The $1 trillion cut in Medicaid spending in the Big Beautiful Bill largely comes from two actions: (1) imposing work requirements on Medicaid recipients and (2) restricting the ability of States to use provider taxes to fund the State responsibility for Medicaid spending. I have already discussed the work requirements in a previous post. Sadly, no Republican Senator seems concerned about the work requirements. Many Republican Senators—including even conservative Senator Josh Hawley—are concerned about the restrictions on provider taxes. Given that this might be a useful talking point in your calls to Senators (and you are calling, right?), I thought you might benefit from a deep dive on the provider tax issue—particularly since its a somewhat complex issue.
I will get into the details below, but the bottom line up front is that the restrictions on provider taxes will force States to make cuts in their Medicaid program by reducing provider payment rates, reducing the amount or scope of covered services and reducing Medicaid enrollment. The Congressional Budget Office estimates that of the 7.8 million people who will lose Medicaid coverage because of the Bill, 2 million would lose coverage because of the provider tax limitations. And the restriction will put a real strain on already strained state budgets.
Sadly, understanding this issue requires a bit of background. Bear with me!
Medicaid is jointly financed by the federal government and the states, with the state share set at 30% (except for the Obamacare Medicaid expansion, which is set at 10%). States finance their share in multiple ways, but with the sole exception of Alaska, all states finance at least part of their Medicaid spending with taxes on health care providers. Out of concern that the provider tax could be a scheme to get more federal dollars without any real contribution by the providers, the federal government has put some limits of the provider tax. Provider taxes are allowed only if they are broad-based (imposed on all providers in a class), uniform (same rate within a class), and they do not hold providers “harmless” (states can’t structure the taxes so that Medicaid revenue to a provider will offset any taxes).
As a way to enforce the “hold harmless” requirement, the federal government has set a “safe harbor”: the hold harmless requirement is deemed satisfied if tax revenues comprise 6% or less of net patient revenues from treating patients.
With the background, I can finally explain what the Senate version of the Big Beautiful bill will do to provider taxes. For States that have expanded Medicaid eligibility (as a result of Obamacare), the safe harbor rate for provider taxes would be lowered from 6% to 3.5%. This change would be phased in, starting in 2027 and hitting the 3.5% limit in 2031. According to the CBO, this results in a cut of $183 billion of federal spending on Medicaid.
As the KFF chart shows, this provision would reduce Medicaid spending in 22 states that have both expanded Medicaid eligibility and have provider taxes in excess of 3.5%. As KFF notes, “Affected states include Arizona, California, Colorado, Connecticut, Illinois, Indiana, Iowa, Louisiana, Michigan, Minnesota, Missouri, Nevada, New Hampshire, New Jersey, New York, Oklahoma, Oregon, Pennsylvania, Rhode Island, Utah, Vermont, and Virginia.”
Notably, almost all of the affected states have provider taxes at 5.5% of patient revenue, so the change in state Medicaid revenue will be significant. The impact would be especially damaging to rural hospitals. States often use provider tax revenue to finance higher payments to hospitals that serve a large number of Medicaid patients, and many of these hospitals are in rural areas. As PBS reported:
States have often used provider taxes to pay hospitals that serve higher numbers of uninsured patients, Burns said. Cutting those taxes could affect rural areas, where many hospitals operate on razor-thin margins, as well as urban areas, which may also see a high percentage of Medicaid patients, Orris said.

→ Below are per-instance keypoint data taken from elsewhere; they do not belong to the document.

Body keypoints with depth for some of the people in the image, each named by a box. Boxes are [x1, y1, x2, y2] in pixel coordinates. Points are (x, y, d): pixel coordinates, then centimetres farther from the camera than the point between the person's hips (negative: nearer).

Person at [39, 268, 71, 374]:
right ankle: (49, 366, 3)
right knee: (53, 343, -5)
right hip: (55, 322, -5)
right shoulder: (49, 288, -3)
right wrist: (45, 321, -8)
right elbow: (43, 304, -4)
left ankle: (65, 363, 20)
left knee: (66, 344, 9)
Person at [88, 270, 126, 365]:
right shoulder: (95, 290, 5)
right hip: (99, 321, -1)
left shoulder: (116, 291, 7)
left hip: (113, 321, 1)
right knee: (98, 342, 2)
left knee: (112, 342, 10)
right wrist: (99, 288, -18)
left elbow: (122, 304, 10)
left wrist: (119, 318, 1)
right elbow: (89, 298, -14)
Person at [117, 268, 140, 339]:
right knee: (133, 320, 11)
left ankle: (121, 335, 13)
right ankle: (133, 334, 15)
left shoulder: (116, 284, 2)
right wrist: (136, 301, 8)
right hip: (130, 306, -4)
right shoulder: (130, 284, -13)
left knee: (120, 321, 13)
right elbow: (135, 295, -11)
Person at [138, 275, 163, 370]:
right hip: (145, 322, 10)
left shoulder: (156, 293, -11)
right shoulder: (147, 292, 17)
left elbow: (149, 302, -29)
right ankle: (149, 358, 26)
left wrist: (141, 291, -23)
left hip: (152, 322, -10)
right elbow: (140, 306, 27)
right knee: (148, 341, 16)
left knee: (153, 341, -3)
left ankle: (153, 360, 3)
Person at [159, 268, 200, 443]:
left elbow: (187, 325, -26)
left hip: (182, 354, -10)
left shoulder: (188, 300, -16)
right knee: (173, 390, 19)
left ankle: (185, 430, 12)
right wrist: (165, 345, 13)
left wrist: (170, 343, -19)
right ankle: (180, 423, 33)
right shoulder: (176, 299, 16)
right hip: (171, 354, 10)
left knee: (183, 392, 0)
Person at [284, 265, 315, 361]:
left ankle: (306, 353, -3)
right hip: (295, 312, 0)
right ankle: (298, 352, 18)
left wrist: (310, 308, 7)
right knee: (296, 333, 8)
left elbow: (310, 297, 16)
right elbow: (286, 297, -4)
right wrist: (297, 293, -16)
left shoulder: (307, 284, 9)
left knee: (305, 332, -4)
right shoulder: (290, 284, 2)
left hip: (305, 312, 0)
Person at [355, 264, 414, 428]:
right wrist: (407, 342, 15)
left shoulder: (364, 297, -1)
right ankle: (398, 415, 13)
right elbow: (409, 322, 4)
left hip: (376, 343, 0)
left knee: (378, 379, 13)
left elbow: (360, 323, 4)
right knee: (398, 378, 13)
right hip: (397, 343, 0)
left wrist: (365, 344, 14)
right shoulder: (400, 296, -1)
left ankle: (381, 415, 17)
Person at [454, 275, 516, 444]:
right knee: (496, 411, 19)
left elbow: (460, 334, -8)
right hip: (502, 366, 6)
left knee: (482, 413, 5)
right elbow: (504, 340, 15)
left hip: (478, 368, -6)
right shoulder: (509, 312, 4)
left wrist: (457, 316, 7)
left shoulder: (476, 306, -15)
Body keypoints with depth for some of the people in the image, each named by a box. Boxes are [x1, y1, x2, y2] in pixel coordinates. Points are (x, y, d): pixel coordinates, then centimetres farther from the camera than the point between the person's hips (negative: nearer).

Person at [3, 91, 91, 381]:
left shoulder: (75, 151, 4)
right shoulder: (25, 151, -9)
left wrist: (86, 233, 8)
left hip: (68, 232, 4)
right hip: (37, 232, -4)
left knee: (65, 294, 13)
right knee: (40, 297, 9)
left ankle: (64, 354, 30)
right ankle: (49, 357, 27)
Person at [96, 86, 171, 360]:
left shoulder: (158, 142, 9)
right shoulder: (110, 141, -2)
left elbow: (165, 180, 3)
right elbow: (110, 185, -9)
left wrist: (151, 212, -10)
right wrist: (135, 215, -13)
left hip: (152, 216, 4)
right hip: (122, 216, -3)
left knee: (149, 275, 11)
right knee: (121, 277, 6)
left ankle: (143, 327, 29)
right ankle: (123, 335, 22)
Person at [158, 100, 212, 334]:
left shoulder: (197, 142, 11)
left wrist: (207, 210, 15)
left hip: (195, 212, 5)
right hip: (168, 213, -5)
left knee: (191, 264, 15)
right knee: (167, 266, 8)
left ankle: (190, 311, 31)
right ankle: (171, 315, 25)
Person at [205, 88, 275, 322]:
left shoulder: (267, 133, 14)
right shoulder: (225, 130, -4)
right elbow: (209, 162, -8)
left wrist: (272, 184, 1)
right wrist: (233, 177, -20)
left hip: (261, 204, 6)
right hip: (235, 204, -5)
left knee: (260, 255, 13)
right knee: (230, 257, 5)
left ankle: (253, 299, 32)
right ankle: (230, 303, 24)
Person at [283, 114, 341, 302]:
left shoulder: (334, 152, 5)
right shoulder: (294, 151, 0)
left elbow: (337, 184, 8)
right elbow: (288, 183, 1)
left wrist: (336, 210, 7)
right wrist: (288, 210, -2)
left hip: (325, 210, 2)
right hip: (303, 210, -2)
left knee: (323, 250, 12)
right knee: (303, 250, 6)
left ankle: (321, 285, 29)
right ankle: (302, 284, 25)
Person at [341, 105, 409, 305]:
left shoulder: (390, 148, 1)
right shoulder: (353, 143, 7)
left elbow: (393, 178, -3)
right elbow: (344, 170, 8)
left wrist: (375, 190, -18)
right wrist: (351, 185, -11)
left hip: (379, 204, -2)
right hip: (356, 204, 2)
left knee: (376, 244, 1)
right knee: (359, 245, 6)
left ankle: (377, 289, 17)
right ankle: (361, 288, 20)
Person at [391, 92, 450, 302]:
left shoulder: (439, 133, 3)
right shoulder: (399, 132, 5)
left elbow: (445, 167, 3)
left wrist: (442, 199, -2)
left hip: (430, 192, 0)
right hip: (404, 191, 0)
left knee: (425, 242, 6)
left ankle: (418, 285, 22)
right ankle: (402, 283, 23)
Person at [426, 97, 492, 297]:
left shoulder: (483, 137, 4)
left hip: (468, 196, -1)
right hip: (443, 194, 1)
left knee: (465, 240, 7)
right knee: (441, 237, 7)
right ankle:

“If a hospital is suddenly getting paid less money for every Medicaid patient it sees — and this is particularly the case under the Senate bill — it sort of defies logic to think that that hospital is going to be OK,” she said. “Then when that hospital closes, or needs to close a maternity ward, it’s not just the Medicaid enrollees who suffer. It’s the entire community.
It is understandable that some Republican Senators—particularly those from rural states with community hospitals at great risk—are getting queasy about this provision. They might be receptive to your phone calls and emails on this issue.
So, I’m a nobody but would like some feedback on my understanding of the situation: I’ve gone way down the rabbit hole trying to understand the big beautiful bill’s potential impact on rural hospitals. It seems that most of the harm would come from the ratcheting down of the so-called safe harbor rate discussed above - but that wouldn’t even start until 2027 (notably after the midterm election 🙄) and settling upon a final rate in 2032. If it actually goes through the entire process, the results would be devastating - but I’m half-convinced many of the “yes” votes were made with the assumption that someone more responsible would come along and fix it before it’s too late. With Blue Wave elections in ‘26 and - vitally - ‘28, it might be possible. Otherwise, rural hospitals really might be in major trouble (conveniently after many of the people responsible are no longer around to face the consequences).
Chuck:
Well done! I was not following these impacts. Eye opening.